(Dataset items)
┄┄┄┄┄┄
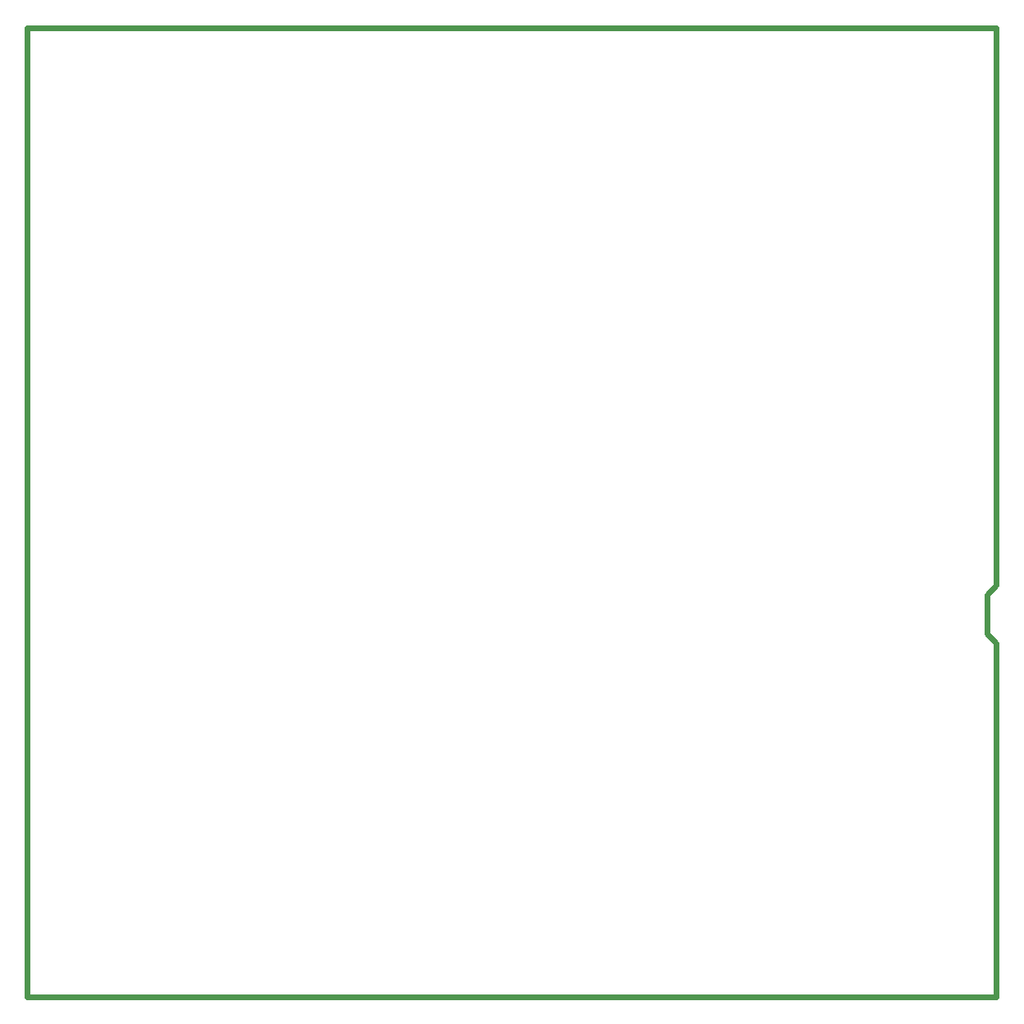
<source format=gko>
G04*
G04 #@! TF.GenerationSoftware,Altium Limited,Altium Designer,21.9.2 (33)*
G04*
G04 Layer_Color=16711935*
%FSLAX25Y25*%
%MOIN*%
G70*
G04*
G04 #@! TF.SameCoordinates,66518ADA-414C-4047-A028-89B1228E7E92*
G04*
G04*
G04 #@! TF.FilePolarity,Positive*
G04*
G01*
G75*
%ADD98C,0.02400*%
D98*
X0D02*
Y393701D01*
X393701D01*
X0Y0D02*
X393701D01*
Y167323D02*
Y393701D01*
X389764Y147638D02*
X393701Y143701D01*
X389764Y163386D02*
X393701Y167323D01*
X389764Y147638D02*
Y163386D01*
X393701Y0D02*
Y143701D01*
M02*

</source>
┄┄┄┄┄┄
Required work: Could you repeat exactly the lines from the first one of the records above through the line containing "X393701Y0D02*", leaving out any pictures?

Result:
<source format=gko>
G04*
G04 #@! TF.GenerationSoftware,Altium Limited,Altium Designer,21.9.2 (33)*
G04*
G04 Layer_Color=16711935*
%FSLAX25Y25*%
%MOIN*%
G70*
G04*
G04 #@! TF.SameCoordinates,66518ADA-414C-4047-A028-89B1228E7E92*
G04*
G04*
G04 #@! TF.FilePolarity,Positive*
G04*
G01*
G75*
%ADD98C,0.02400*%
D98*
X0D02*
Y393701D01*
X393701D01*
X0Y0D02*
X393701D01*
Y167323D02*
Y393701D01*
X389764Y147638D02*
X393701Y143701D01*
X389764Y163386D02*
X393701Y167323D01*
X389764Y147638D02*
Y163386D01*
X393701Y0D02*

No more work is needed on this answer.